Tuesday, August 19, 2008

Invisible Trade: High-class Sex for Sale in Singapore


#183
Title: Invisible Trade: High-class Sex for Sale in Singapore
Author: Gerrie Lim
Publisher: Monsoon Books
Year: 2004
Country: Singapore
208 pages

In the 1970's, the bookstore in my community had a section on sexuality that included a curious mix of useful books such as Our Bodies, Ourselves and fare with pseudo-scientific titles that was intended for titillation, not edification. Invisible Trade: High-class Sex for Sale in Singapore can't quite decide which of these categories it falls into. It has moments, and even whole sections, that are informative, thought-provoking, and very interesting.

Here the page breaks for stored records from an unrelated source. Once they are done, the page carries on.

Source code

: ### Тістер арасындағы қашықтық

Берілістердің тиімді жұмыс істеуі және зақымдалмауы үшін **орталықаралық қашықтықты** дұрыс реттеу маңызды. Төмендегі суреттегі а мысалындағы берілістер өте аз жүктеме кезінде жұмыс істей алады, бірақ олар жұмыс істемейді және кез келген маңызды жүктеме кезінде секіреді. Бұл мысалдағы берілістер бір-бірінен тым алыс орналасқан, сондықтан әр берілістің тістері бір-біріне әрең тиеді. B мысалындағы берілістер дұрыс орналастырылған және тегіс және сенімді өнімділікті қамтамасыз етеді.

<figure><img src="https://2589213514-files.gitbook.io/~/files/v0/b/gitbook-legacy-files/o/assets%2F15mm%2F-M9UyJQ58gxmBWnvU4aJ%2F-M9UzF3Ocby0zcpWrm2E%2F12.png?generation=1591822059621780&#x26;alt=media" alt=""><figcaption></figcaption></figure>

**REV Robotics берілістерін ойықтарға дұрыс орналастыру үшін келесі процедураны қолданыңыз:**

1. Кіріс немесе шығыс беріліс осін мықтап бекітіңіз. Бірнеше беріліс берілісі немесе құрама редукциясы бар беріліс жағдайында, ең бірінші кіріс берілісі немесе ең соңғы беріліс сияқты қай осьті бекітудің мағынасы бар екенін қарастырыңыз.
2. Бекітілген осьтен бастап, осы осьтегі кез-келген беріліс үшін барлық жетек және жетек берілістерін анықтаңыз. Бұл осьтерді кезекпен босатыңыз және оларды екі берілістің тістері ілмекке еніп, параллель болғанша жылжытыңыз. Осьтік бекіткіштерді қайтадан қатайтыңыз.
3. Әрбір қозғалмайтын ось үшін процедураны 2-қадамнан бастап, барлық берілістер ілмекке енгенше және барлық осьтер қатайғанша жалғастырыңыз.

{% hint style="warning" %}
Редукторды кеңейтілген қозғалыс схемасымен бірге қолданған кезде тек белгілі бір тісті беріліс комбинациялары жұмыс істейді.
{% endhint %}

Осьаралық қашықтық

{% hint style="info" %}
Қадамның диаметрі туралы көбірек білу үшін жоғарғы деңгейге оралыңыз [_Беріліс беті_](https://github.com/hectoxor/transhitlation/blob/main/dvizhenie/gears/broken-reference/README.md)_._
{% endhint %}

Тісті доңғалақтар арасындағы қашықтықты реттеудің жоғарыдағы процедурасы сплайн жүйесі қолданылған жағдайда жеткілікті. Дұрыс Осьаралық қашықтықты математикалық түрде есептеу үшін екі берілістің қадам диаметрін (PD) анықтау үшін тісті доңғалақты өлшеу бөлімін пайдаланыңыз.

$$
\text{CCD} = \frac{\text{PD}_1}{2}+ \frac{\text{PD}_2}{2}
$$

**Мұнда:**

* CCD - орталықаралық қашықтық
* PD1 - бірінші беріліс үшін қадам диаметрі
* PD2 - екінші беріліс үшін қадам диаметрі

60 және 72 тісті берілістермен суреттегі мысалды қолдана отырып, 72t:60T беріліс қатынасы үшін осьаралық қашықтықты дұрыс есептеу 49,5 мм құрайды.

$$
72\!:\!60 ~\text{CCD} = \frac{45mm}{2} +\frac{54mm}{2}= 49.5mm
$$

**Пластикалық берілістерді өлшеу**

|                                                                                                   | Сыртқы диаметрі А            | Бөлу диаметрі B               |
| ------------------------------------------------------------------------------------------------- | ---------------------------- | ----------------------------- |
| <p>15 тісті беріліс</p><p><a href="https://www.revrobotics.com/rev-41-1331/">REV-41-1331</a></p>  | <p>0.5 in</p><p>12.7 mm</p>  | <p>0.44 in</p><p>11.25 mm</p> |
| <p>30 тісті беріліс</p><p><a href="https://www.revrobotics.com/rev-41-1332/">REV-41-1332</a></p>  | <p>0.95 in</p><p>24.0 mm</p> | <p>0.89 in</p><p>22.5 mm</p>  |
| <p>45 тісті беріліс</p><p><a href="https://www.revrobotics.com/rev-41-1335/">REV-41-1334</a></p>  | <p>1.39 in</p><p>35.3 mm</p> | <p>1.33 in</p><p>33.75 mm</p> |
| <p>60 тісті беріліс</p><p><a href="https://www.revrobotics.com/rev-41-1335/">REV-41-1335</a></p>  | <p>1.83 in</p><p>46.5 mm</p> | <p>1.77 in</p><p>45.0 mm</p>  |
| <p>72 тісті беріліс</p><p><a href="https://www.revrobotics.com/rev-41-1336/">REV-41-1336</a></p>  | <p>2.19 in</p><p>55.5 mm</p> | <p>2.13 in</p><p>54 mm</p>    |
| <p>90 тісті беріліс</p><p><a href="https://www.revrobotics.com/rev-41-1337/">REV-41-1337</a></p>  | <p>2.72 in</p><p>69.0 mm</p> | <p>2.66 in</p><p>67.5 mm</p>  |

These are, however, embedded in a matrix of writing that seems intended to be sexually provocative. While some have praised Lim for letting the women and men of this narrative speak directly, their statements do not ring true. Instead, they sound like the fake confessional  statements I recognize from my furtive adolescent reading of books like The Happy Hooker. Lim attempts an objective tone, but a certain men's magazine smarminess still pervades the work. For the reader who is paying attention to social justice issues, the correlation between economic necessity and voluntary prostitution is obvious. Lim glosses over this, but devotes much time to pop psychological explanations for at least some aspects of both prostitution and paying for sex, particularly when it's not vanilla. I was frustrated that this could have been a book about differences in prostitution between countries where it is legal and illegal, but instead was generally stale and superficial. There may be reasons to read this, but do pair it with Louise Brown's Sex Slaves: The Trafficking of Women in Asia for the broader context of involuntary sexual labor.